* _SHORT EXERCISE A_
Answer the following from the album article below, one answer per line:
(i) At which studio was the album recorded?
(ii) Who is listed as the producer?
(iii) What is the title of the album's final track?

* _ARTICLE_
+++
Studio album by Oh, Sleeper
- Released: August 25, 2009
- Recorded: 2009 at Planet Red Studios, Richmond, Virginia
- Genre: Metalcore
- Length: 33:55
- Label: Solid State
- Producer: Andreas Lars Magnusson

Oh, Sleeper chronology
| When I Am God (2007) | Son of the Morning (2009) | Children of Fire (2011) |

= Son of the Morning (album) =

Son of the Morning is the second studio album by American metalcore band Oh, Sleeper. It was released on August 25, 2009, through Solid State Records.

Professional ratings
Review scores
| Source | Rating |
| Hearwax Media | (5.8/10) |
| Bring On Mixed Reviews | Star Half star |
| BLARE Magazine | Star Half star |
| Jesus Freak Hideout | Star Half star |

==Background and concept==
Son of the Morning was recorded in 2009 at Planet Red Studios in Richmond, Virginia. The album is a concept album based on the epic battle between Satan and Jesus. Described by Kinard, the lyrics to the title track are The Devil calling out with threats to Jesus and the chorus to the song is Christ's reply. The rest of the album as follows is based on Jesus talking to people of the earth and gathering upon angels before reaching the final track "The Finisher" wherein Jesus prevails in banishing Satan and cuts off his horns.
+++
* _INPUT_
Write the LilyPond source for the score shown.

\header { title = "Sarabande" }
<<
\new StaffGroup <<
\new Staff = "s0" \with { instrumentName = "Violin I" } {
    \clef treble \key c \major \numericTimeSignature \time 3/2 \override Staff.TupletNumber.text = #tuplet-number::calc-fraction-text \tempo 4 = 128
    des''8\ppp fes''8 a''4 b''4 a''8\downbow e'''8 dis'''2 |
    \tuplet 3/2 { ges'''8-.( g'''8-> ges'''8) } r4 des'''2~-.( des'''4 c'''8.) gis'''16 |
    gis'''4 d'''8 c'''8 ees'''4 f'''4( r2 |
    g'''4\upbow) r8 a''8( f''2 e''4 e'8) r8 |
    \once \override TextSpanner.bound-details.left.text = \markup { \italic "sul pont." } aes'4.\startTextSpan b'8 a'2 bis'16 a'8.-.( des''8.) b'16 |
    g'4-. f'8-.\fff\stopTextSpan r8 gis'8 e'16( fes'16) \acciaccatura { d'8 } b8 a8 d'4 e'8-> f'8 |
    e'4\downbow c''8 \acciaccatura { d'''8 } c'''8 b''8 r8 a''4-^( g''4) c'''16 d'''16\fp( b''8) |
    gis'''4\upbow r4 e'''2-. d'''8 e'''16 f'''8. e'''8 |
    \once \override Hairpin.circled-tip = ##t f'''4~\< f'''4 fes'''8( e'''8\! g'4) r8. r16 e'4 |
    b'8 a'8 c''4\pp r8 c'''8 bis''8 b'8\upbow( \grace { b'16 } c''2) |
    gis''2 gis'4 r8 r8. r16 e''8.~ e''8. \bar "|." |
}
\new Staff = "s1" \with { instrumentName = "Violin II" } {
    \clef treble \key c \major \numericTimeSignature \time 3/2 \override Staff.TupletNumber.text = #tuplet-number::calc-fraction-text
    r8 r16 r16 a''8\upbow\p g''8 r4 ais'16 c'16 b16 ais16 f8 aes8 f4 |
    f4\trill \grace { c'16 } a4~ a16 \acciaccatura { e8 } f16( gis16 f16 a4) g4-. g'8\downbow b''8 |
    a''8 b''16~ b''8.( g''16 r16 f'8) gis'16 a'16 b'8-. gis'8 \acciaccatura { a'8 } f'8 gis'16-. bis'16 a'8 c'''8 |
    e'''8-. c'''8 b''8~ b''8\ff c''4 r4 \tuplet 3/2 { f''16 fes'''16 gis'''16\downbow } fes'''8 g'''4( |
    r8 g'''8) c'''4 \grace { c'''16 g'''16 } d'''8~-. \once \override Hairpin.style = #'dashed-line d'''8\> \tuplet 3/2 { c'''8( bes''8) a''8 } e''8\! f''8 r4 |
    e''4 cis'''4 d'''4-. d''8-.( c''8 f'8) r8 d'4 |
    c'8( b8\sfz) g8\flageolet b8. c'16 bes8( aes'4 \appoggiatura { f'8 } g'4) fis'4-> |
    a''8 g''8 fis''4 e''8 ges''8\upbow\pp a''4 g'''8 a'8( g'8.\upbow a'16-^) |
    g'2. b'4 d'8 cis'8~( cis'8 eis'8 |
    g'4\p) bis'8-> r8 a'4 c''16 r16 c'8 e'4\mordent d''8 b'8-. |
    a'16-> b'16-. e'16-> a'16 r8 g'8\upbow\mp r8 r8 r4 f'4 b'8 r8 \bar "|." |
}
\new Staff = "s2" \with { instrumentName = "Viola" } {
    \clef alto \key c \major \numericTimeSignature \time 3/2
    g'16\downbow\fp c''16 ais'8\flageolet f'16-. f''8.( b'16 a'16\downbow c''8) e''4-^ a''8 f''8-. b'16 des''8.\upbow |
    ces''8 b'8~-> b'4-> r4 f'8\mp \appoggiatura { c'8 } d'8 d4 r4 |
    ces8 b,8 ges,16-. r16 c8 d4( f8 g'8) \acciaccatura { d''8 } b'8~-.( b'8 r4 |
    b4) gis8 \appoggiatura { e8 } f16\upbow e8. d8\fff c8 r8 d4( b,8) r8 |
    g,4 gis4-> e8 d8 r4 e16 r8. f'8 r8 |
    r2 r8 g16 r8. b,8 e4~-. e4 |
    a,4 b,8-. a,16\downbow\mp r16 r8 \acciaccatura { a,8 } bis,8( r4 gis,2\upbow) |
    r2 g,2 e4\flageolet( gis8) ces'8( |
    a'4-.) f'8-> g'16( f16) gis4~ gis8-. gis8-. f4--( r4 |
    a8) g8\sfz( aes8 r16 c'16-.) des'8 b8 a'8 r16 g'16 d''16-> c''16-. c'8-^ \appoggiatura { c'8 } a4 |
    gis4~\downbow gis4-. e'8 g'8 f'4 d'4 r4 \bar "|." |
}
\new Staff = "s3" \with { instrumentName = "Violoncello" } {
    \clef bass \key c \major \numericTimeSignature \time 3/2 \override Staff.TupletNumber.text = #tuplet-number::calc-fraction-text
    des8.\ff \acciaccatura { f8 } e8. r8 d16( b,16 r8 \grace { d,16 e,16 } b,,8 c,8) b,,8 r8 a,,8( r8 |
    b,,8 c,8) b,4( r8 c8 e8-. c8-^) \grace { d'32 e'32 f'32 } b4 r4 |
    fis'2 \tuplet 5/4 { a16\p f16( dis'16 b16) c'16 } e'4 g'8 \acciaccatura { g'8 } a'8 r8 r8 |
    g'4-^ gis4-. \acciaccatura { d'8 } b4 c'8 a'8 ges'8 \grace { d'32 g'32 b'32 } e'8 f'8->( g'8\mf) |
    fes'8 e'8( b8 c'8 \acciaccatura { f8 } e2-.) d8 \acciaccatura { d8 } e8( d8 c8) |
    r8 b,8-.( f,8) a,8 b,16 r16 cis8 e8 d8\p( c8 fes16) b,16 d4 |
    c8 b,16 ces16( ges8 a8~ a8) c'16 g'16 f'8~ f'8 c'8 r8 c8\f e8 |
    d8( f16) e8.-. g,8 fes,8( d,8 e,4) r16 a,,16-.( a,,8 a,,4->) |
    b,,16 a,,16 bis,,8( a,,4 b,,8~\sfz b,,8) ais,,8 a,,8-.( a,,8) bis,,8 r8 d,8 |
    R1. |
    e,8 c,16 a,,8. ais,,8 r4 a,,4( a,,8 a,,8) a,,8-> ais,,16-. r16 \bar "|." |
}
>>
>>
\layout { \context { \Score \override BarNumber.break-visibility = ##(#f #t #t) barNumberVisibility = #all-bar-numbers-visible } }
+++
* _SHORT EXERCISE B_
Show each line of the records above that contains the string "treble". Case counts.

* _FULL ANSWER A_
(i) Planet Red Studios in Richmond, Virginia
(ii) Andreas Lars Magnusson
(iii) "The Finisher"

* _FULL ANSWER B_
    \clef treble \key c \major \numericTimeSignature \time 3/2 \override Staff.TupletNumber.text = #tuplet-number::calc-fraction-text \tempo 4 = 128
    \clef treble \key c \major \numericTimeSignature \time 3/2 \override Staff.TupletNumber.text = #tuplet-number::calc-fraction-text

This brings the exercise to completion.